Взрослые засмеялись, и Марлоу представила, как сталкивает их всех головами. Белая повязка сползла на лоб тысячный раз за день, и она поправила ее.
— «Истерил» создан специально для твоих ровесников, — продолжал заливаться соловьем мужчина. — С учетом потребностей растущего организма. Здесь, в «Антидоте», мы мечтаем о будущем, в котором все твое поколение, начав принимать «Истерил» в подростковом возрасте, станет самым счастливым, самым уравновешенным и уверенным в себе поколением в истории Америки.
Женщина из руководства повернулась к Марлоу и с таким счастливым выражением лица изогнула брови, словно предыдущий оратор перечислял строчки из десертного меню.
— Но новое всегда пугает, — фонтанировал агитатор. — Люди всегда с сомнением воспринимают перемены, даже если они к лучшему. — Он плотно сжал губы и выдержал почтительную паузу.
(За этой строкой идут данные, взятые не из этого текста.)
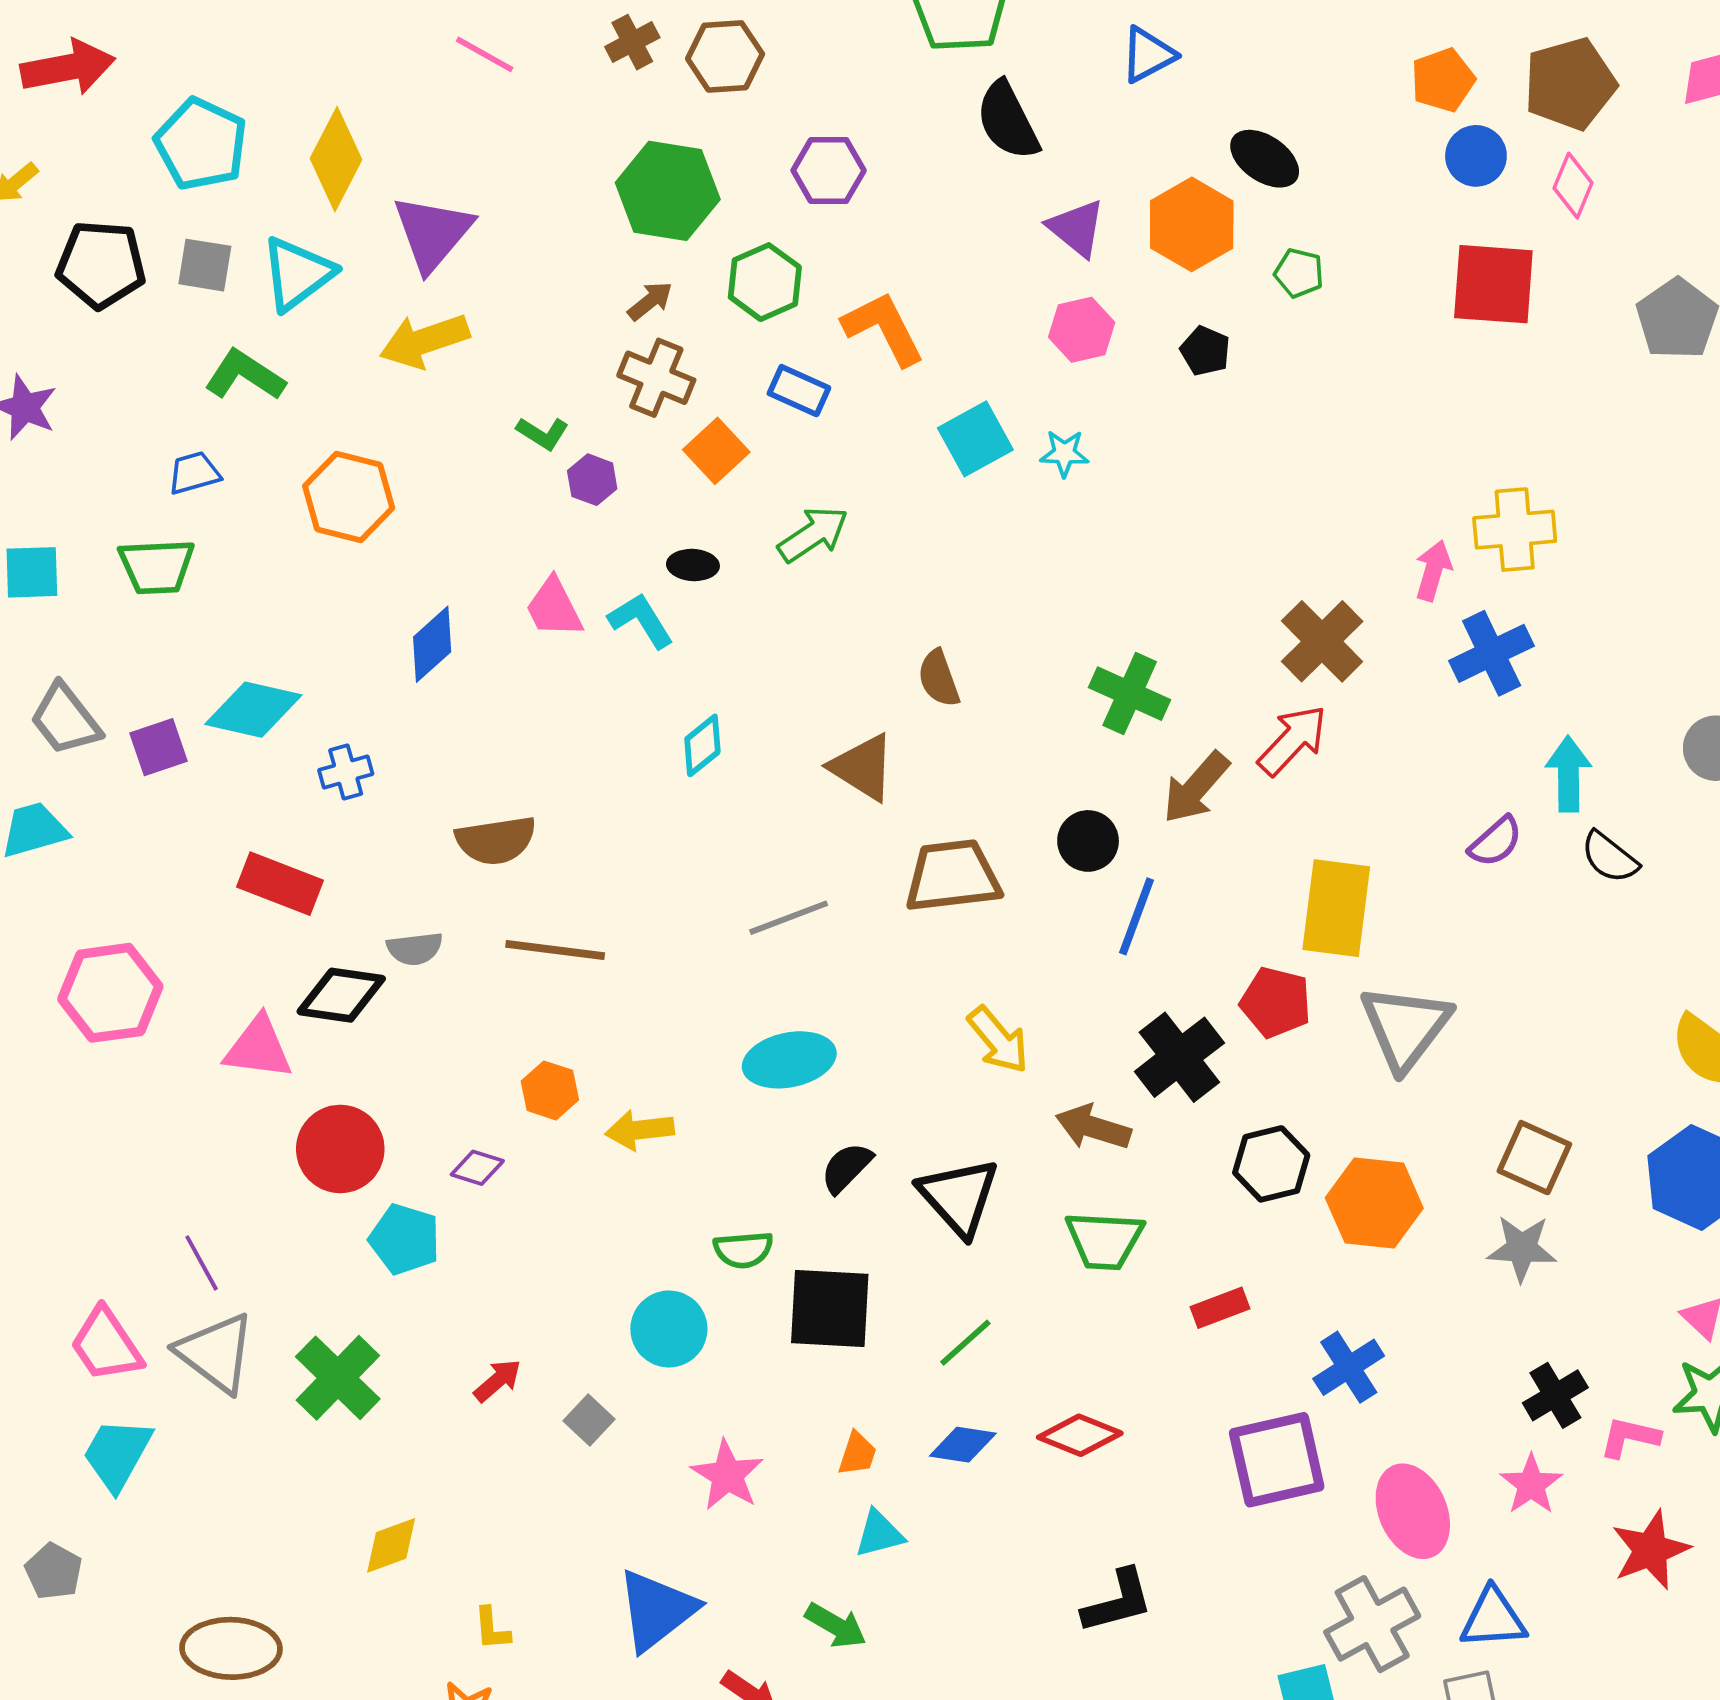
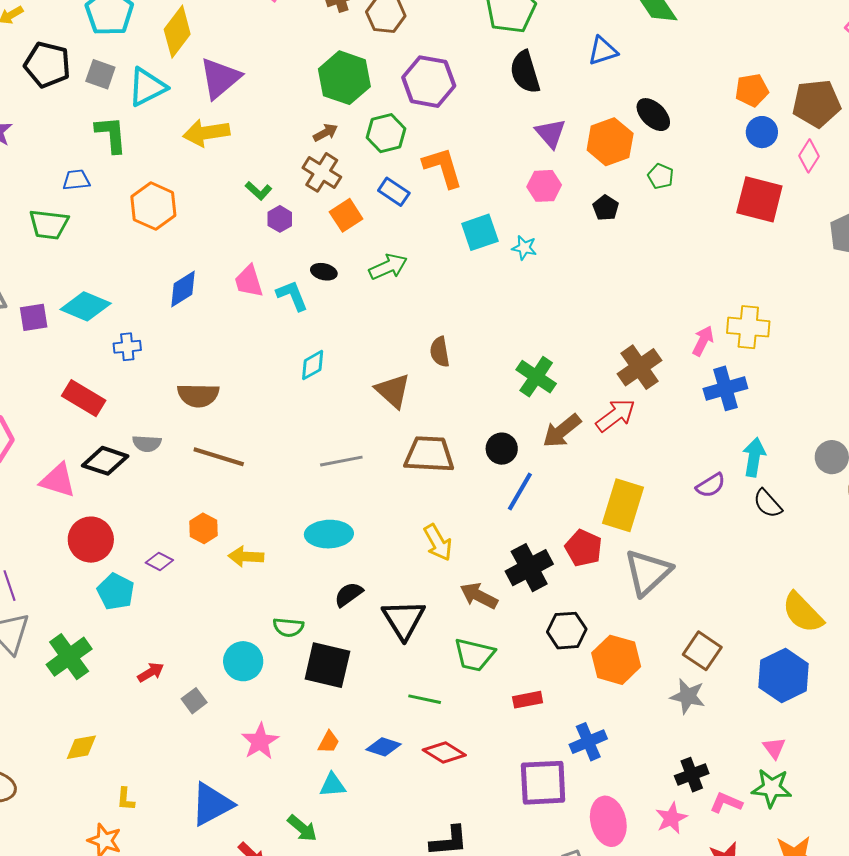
purple hexagon: (829, 170) -> (429, 82), size x1.4
green L-shape: (245, 375) -> (111, 134), turned 42
green line: (965, 1343) -> (425, 699), moved, turned 44

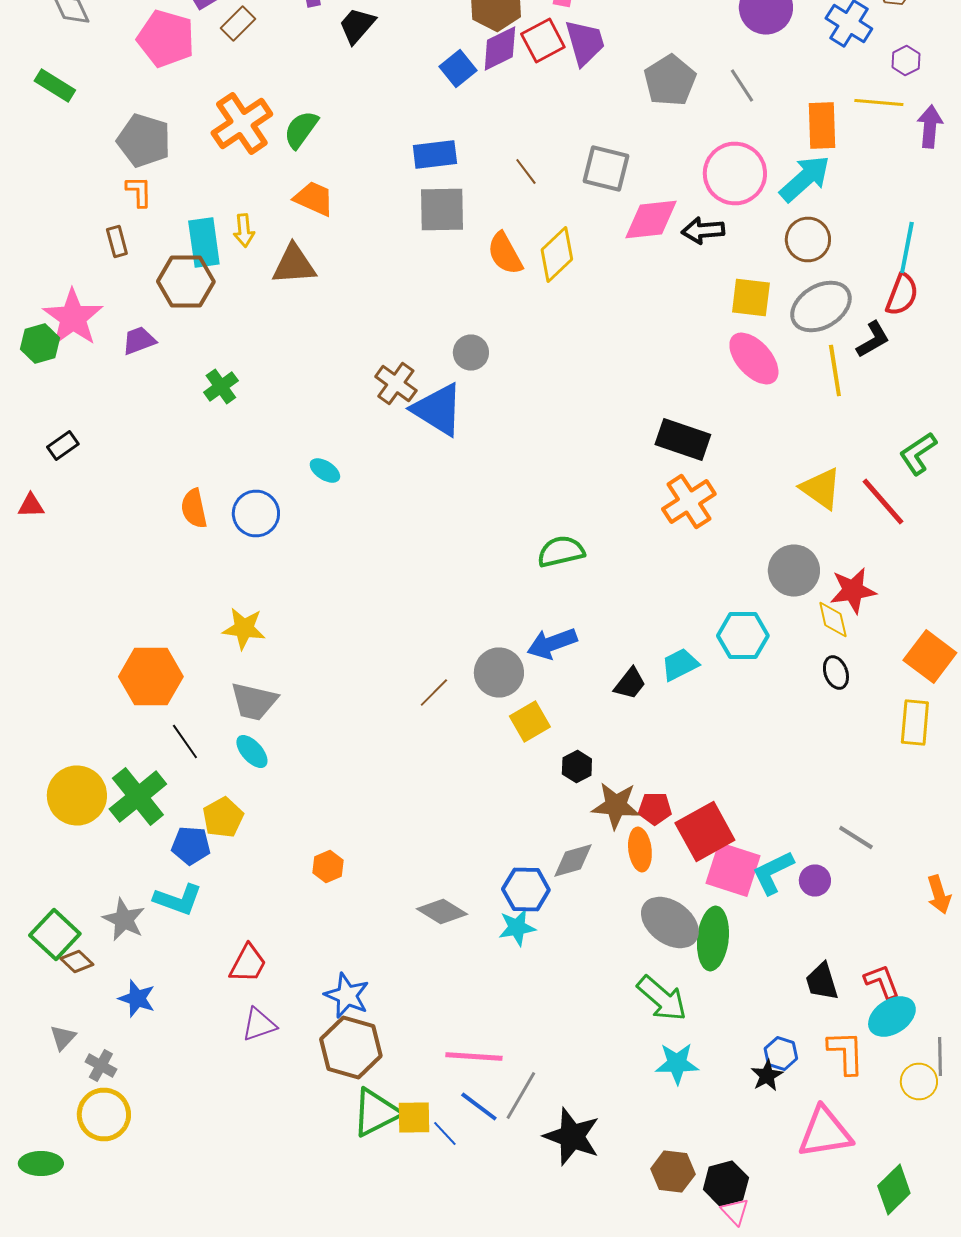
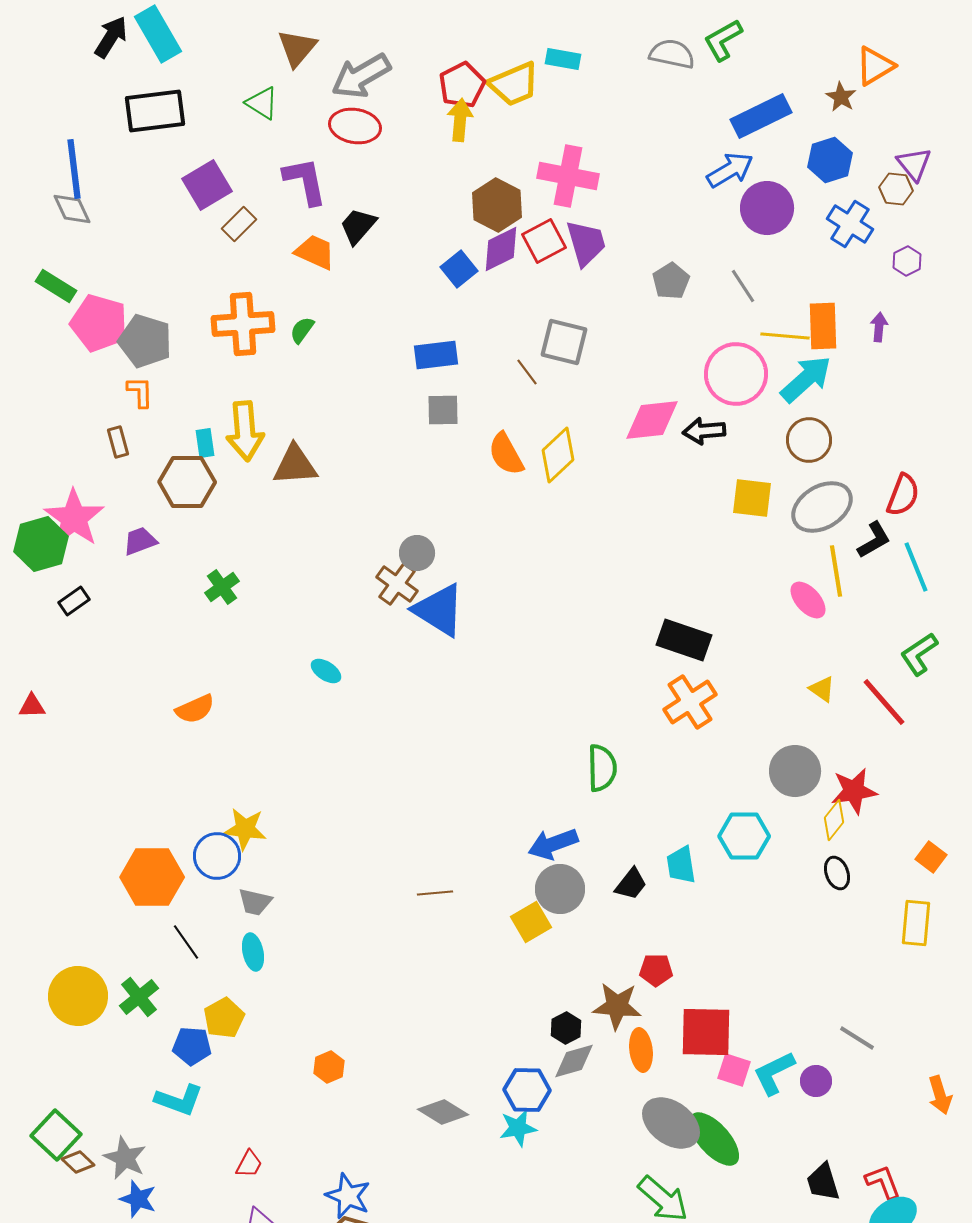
pink pentagon: (166, 38) -> (99, 323), moved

Потом поставил галочки в списке, который держал в руках: — Мой сосед по комнате из университетского общежития за неделю до выпуска. Младший ребенок в семье, жившей по соседству. Любимый ученик моей матери.
Марлоу выпрямилась на стуле и опустила голову, как научили ее делать, когда взрослые говорили об Утечке.
— Ах, если бы тогда, в две тысячи десятые годы, у нас был «Истерил»! — не унимался мужчина. — Они все остались бы живы.
Из-под полуприкрытых век Марлоу увидела, как женщина из сети подтолкнула локтем сценариста. Тот кивнул и постучал по столу.
— Может быть, все, что надо людям, — это история, — начал он. — Увидеть, как лекарство помогает девочке, которую они уже знают и любят. Проследить ее путь от гневных выходок и чувства незащищенности к… — сценарист повел рукой, — счастью. С помощью «Истерила».
Мужчина из фармацевтической компании кивнул. Подумал, улыбнулся и повернулся вместе со стулом в сторону Марлоу.
— Звучит неплохо, — сказал он. — Правда?
Марлоу посмотрела на мать. Интересно, что за сделку, по представлениям Флосс, они должны здесь заключить? Не использовать же ее организм для продакт-плейсмента, в самом деле? Она откинулась на спинку стула и стала ждать, когда мать заорет на этих жуликов и обзовет их толпой дебилов.
Но, к своему ужасу, она услышала, как Флосс повторяет фразу, которую репетировала утром в ванной, когда прихорашивалась, принимая вид, неброский только на ее взгляд.
— Мы счастливы, что вы сочли Марлоу достойной такой возможности, — проговорила мать, накрыв ладонью руку дочери. — Мне кажется, это замечательно.